### Required action
Copy each line containing the word "commit" from the records that follow, please.

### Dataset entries
§ §
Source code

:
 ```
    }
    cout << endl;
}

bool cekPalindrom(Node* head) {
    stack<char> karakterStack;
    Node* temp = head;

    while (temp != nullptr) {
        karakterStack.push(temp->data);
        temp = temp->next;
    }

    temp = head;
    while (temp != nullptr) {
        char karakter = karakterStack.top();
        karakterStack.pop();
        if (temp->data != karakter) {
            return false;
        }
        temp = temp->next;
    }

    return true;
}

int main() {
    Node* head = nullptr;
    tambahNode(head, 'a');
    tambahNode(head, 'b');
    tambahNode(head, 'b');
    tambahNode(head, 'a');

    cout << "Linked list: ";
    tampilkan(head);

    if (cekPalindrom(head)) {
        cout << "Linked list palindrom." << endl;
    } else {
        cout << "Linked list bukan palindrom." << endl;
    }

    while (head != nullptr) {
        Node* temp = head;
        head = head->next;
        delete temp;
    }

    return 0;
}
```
§ §
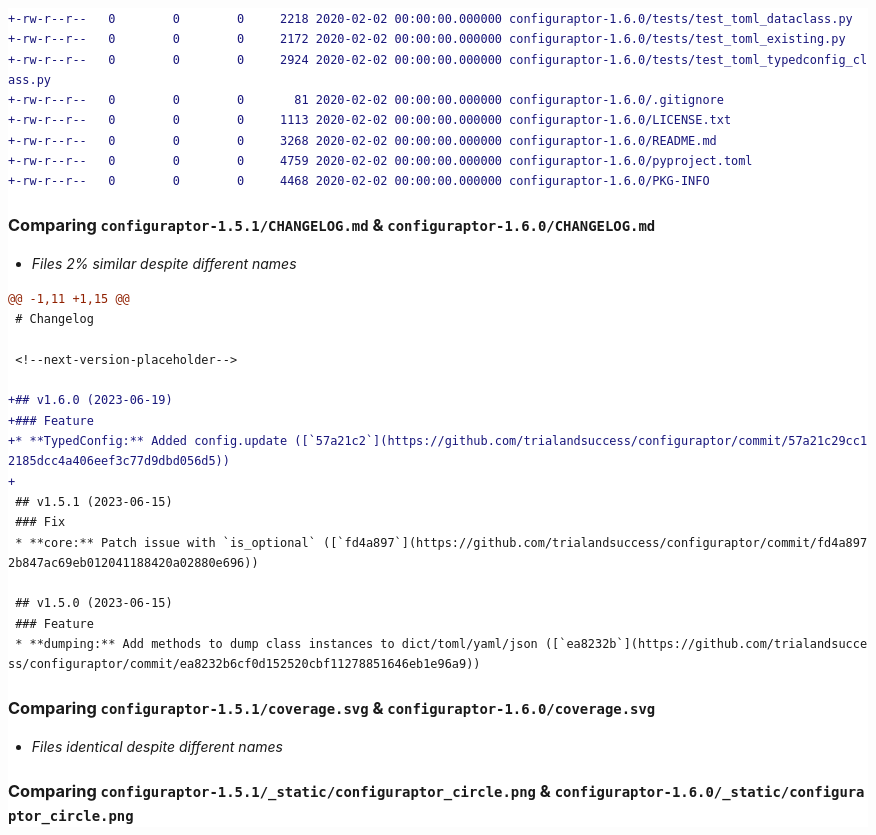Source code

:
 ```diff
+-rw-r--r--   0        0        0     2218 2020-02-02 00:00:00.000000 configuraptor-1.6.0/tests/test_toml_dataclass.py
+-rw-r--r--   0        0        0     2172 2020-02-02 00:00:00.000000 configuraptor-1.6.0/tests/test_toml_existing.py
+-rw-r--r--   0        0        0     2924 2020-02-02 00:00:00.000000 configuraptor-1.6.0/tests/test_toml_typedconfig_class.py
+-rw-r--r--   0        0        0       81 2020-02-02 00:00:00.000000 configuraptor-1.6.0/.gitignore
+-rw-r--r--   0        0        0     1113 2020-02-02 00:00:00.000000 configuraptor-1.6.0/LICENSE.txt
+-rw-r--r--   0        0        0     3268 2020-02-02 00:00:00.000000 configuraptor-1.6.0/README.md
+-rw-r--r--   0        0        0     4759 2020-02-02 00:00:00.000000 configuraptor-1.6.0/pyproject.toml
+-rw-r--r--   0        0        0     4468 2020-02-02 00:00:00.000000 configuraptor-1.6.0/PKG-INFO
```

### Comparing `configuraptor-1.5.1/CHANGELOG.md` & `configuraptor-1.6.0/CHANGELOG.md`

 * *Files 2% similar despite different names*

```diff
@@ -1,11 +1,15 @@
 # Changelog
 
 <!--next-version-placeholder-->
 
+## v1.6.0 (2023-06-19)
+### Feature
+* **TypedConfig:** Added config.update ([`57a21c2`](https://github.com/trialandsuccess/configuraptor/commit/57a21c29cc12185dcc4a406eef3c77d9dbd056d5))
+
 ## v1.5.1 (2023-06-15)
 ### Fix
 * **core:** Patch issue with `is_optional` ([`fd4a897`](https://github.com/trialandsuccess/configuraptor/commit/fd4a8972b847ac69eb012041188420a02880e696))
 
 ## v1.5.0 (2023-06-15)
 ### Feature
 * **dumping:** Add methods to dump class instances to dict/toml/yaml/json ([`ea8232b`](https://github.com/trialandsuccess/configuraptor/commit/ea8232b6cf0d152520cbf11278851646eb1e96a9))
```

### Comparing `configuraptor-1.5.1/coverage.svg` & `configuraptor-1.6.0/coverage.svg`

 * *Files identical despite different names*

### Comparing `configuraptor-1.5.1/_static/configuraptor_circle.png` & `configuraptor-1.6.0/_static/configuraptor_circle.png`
§ §
### Output for this task
+* **TypedConfig:** Added config.update ([`57a21c2`](https://github.com/trialandsuccess/configuraptor/commit/57a21c29cc12185dcc4a406eef3c77d9dbd056d5))
 * **core:** Patch issue with `is_optional` ([`fd4a897`](https://github.com/trialandsuccess/configuraptor/commit/fd4a8972b847ac69eb012041188420a02880e696))
 * **dumping:** Add methods to dump class instances to dict/toml/yaml/json ([`ea8232b`](https://github.com/trialandsuccess/configuraptor/commit/ea8232b6cf0d152520cbf11278851646eb1e96a9))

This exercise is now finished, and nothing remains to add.